Saturday 15 September 2012

Wonderful Waterloo? [1]

fbb had been reprimanded (quite rightly) by blog readers for his mis-spelling of Heartsease [fbb : Hartsease] and konectbus [fbb : Konnect bus]. On a recent Hatton's advert in buses Magazine, however, there was a real bludner.
Service 240 to Lamock (or is it Larnock). fbb thinks Hattons mean LANARK! [The 44 should probably be 244 as well.]
Just in case Central SMT had overseas interests, this is Larnock Avenue, Pymble in New South Wales, Australia. fbb does not think it has a bus service!
Back to today's blog:-

A Supremely Stimulating Station
It was a serendipitous find of Alan Jackson's book in a second-hand bookshop that prompted fbb to renew his interest in Waterloo Station. A comparison between a journey from the Island to York in 2012 and its impossible equivalent in 1962 (read again) reminded your corpulent correspondent that there is more to Waterloo and its history than might be assumed from today's essentially suburban station.

"London's Termini" was published in 1969 (by David and Charles) not long after the new fully electrified Euston was open, but long before today's more positive approach to station facilities became evident. Modernisation was a future dream and Jackson captures London's grandest stations in their unaltered magnificence; some might say dilapidation.

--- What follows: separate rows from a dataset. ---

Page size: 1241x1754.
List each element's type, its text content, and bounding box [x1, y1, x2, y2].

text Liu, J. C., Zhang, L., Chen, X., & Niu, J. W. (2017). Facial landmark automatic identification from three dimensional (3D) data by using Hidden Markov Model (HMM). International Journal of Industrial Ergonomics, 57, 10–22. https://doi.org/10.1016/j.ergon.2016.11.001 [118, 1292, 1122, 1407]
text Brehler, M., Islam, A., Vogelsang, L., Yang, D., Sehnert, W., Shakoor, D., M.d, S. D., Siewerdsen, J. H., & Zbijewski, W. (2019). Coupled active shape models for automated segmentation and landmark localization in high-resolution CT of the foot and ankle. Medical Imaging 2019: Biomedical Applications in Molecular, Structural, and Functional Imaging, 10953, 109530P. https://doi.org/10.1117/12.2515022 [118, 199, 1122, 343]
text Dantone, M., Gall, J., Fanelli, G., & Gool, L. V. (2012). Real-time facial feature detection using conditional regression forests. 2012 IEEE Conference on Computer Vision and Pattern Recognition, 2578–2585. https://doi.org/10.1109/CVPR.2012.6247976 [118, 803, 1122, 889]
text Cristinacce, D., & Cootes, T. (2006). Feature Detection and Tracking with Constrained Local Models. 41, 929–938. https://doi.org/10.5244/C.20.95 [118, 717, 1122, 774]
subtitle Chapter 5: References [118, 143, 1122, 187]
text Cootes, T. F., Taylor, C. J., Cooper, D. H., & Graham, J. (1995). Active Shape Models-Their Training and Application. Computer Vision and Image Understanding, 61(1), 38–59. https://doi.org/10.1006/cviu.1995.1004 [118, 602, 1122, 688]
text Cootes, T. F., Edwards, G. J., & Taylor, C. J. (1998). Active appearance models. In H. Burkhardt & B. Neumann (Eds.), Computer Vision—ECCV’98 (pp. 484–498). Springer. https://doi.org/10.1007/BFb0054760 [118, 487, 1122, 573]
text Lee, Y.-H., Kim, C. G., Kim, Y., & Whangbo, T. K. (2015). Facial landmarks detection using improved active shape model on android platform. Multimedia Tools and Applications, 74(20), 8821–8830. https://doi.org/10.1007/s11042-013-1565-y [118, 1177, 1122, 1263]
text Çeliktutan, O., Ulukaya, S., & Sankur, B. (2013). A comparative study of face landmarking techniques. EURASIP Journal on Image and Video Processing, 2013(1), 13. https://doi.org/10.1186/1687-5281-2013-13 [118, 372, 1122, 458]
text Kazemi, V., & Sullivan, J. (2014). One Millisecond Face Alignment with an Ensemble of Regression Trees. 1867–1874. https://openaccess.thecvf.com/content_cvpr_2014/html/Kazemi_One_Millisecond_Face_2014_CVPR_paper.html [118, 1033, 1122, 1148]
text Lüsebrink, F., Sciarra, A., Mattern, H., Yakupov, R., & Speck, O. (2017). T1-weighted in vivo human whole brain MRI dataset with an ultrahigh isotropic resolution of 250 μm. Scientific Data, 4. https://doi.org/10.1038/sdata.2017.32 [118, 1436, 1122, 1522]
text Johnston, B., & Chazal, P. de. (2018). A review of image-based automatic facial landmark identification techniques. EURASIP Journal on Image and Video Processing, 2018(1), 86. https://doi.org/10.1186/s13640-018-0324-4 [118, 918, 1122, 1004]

The book is available from Amazon at £14.95; fbb's copy cost £2!
Architect William Tite build a grandiose terminus for the London and Southampton Railway; which at its opening had reached a station at Woking Common (later named, simply, Woking.)
It was located at Nine Elms.

Nine Elms Railway Station in the London district of Battersea was opened on 21 May 1838 as the London terminus of the London & Southampton Railway. The station was inconveniently situated for travel to central London, with the necessity to complete the journey by road or by the steam boats connecting the station to points between Vauxhall and London Bridge.

The station was closed to passengers from 11 July 1848 when the L&SWR opened its metropolitan extension from Nine Elms to Waterloo (then called Waterloo Bridge Station); in 1941 Tite's building was damaged by German bombs and it was demolished in the 1960s. The site became the flower section of the New Covent Garden Market in 1974.
The new terminus grew in a haphazard and architecturally nondescript manner. Jackson has a picture which gives some idea of the mess that would confront you as you sought out your chosen train.
By 1899 Waterloo had 16 platform roads but only 10 platform numbers due to platforms in different sections of the station or on different levels, sometimes duplicating the number of a platform elsewhere.

A little-used railway line even crossed the main concourse on the level (track in the foreground, above) and passed through an archway in the station building to connect to the South Eastern Railway's smaller station, now Waterloo East.

The single track line was hardly ever used but the bridge over Waterloo Road is still there, located under the current passenger "tunnel in the air". The line to Hungerford Bridge and Charing Cross uses the blue painted deck beyond. The old bridge is now used as a general storage and junk area.

One internet author has suggested that the link should be rebuilt and used to connect Waterloo suburban services with those from Charing Cross to the south east.
 Poor graphic : Waterloo is top centre.

Such a scheme, as well as costing billions, might not go down too well with commuters deprived of trains into Charing Cross!

Three Men in a Boat (To Say Nothing of the Dog), by Jerome K Jerome was published in 1889 and contains this delightful description of the "first" Waterloo.
We got to Waterloo at eleven, and asked where the eleven-five started from. Of course nobody knew; nobody at Waterloo ever does know where a train is going to start from, or where a train when it does start is going to, or anything about it. The porter who took our things thought it would go from number two platform, while another porter, with whom he discussed the question, had heard a rumour that it would go from number one. The station-master, on the other hand, was convinced it would start from the local.

In the end they bribe an engine driver to take them to their destination.
part of the first Waterloo seen through the girders
(top right) as the present station was built.
Platforms 1,2,3 & 4 are as in today's station.
From 1900 onwards work started on the current Waterloo, wiping away much of the clutter of the old and replacing it with the magnificent station we have today. Tomorrow we move from 1900ish to 1962.

 Next Bus Blog : Sunday 16th September 


  1. Central SMT route 44 Glasgow-Cleland-Wishaw. But I've no idea if Lodekkas were used on it.

  2. Thanks M of K. At some stage this group of routes was all numbered in the 200s, I think; but I can't remember when. I was "courting" the future Mrs fbb and paid occasional visit to Glasgow in the early 70s. Married in 73, so 40 up next year!

    1. Have now rustled through the timetable collection, and it would appear that both 44 and 240 survived with those numbers until deregulation (at which point, Central decided not to go to "Larnock" at all). 240 appears to derive from being a variation of route 40, later accompanied by 241. Each of these ran every half-hour, giving a 10 minute service over common sections. Elsewhere, perhaps such variations would have been called 40A and 40B, but such things are often down to the whim of an individual.